PwC South Africa is positioning hybrid quantum-classical computing as a practical, near-term tool for South African businesses grappling with deepening economic and climate uncertainty, in a new analysis from the consultancy’s Tech Strategy and Architecture team.
In The Benefits of Quantum Forecasting, published this month, PwC argues that the mathematical principles underpinning quantum computing offer a useful framework for modelling complex, high-dimensional systems that are increasingly stretching the limits of classical computing.
The uncertainty context
The paper opens with a wider frame. The World Uncertainty Index, an IMF-backed measure of geopolitical and macroeconomic volatility, sits at its highest level since records began. For South African organisations, that translates into climate-related risks, energy and infrastructure constraints, fluctuating commodity prices, and growing pressure on financial services and insurers.

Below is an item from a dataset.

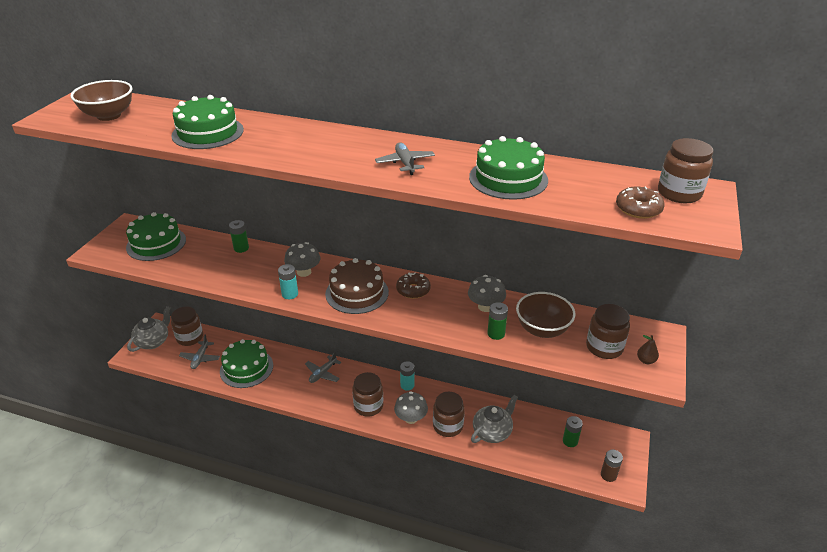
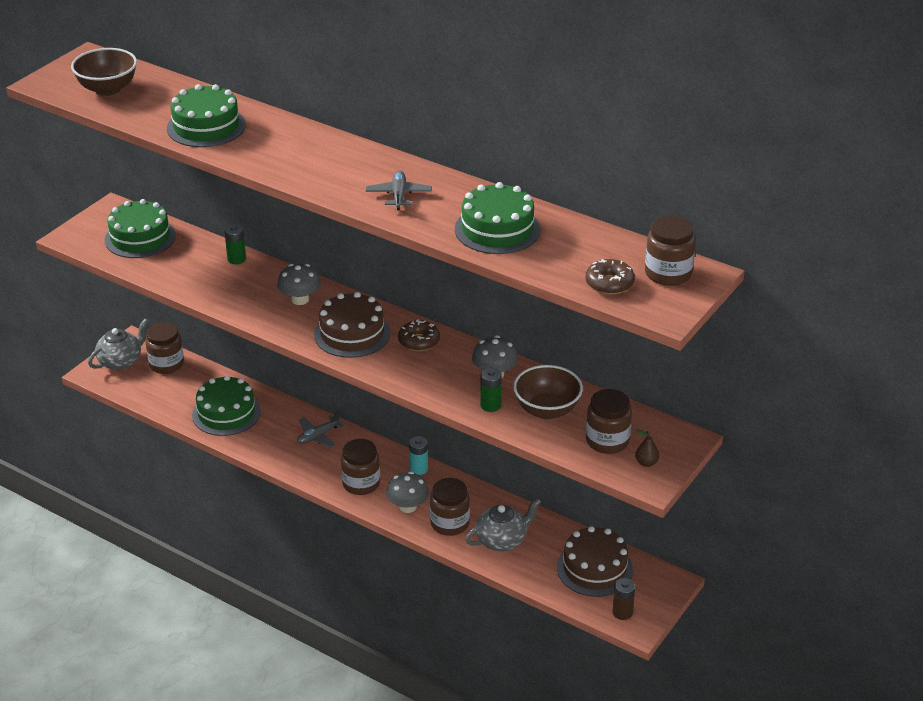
camera: 15 degrees right, 0 degrees up
(200, 358) = (173, 391): grey plane -> none
(290, 294) = (275, 322): turquoise battery -> none
(570, 441) = (594, 568): green battery -> brown cake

Uncertainty is no longer an occasional disruption; it is the context in which all major business decisions are now made. The organisations that will succeed are not those that try to eliminate uncertainty, but those that build stronger capabilities to understand it, quantify it, and act on it with confidence.
Nico Vlok, Tech Strategy and Architecture Leader, PwC South Africa
Where classical methods are running out of room
Industries such as banking, insurance, energy, mining, agriculture, and manufacturing rely heavily on probability modelling and scenario forecasting. Techniques like Monte Carlo simulations underpin routine risk metrics such as Value at Risk (VaR) and Conditional Value at Risk (CVaR). However, PwC argues that as economies and financial systems become more interconnected and more correlated, classical computing faces diminishing returns for rare but high-impact events, the “tails” of a distribution where the biggest losses sit.
The scale of that tail exposure is sizeable. Natural catastrophe events alone produced an estimated $318 billion in economic losses globally in 2024, with only 43 per cent insured. That leaves a $181 billion protection gap that re-insurers and sovereign risk pools are trying to close.
What hybrid quantum actually means
The paper is explicit that full-scale, fault-tolerant quantum computing is not here yet. Instead, PwC highlights hybrid quantum-classical approaches, in which a small part of a computation, typically the hardest to run on classical machines, is offloaded to a quantum processor, while data handling, governance, and validation remain on classical systems.
One concrete example is Quantum Amplitude Estimation (QAE), a technique that can, in theory, reduce the sampling effort required to achieve high statistical confidence in a rare-event probability estimate. For insurers and pension funds, that kind of efficiency could compress the cost of running VaR or CVaR models against increasingly complex climate and credit scenarios.
We are still in the early stages of quantum computing, and significant technical challenges remain. However, hybrid approaches allow organisations to start exploring where incremental value might emerge, without waiting for fully fault-tolerant quantum hardware.
Nico Vlok
A readiness question, not a hardware one
PwC frames quantum readiness as primarily a people, processes, and problem-selection question rather than an imminent hardware purchase. The firm’s position is that the window for careful early exploration, including quantum literacy programmes, controlled experimentation, and governance design, is now, well before the hardware is deployable at scale. Organisations that wait, the paper suggests, risk being caught flat-footed by competitors that have already done the groundwork by the time the technology is production-ready.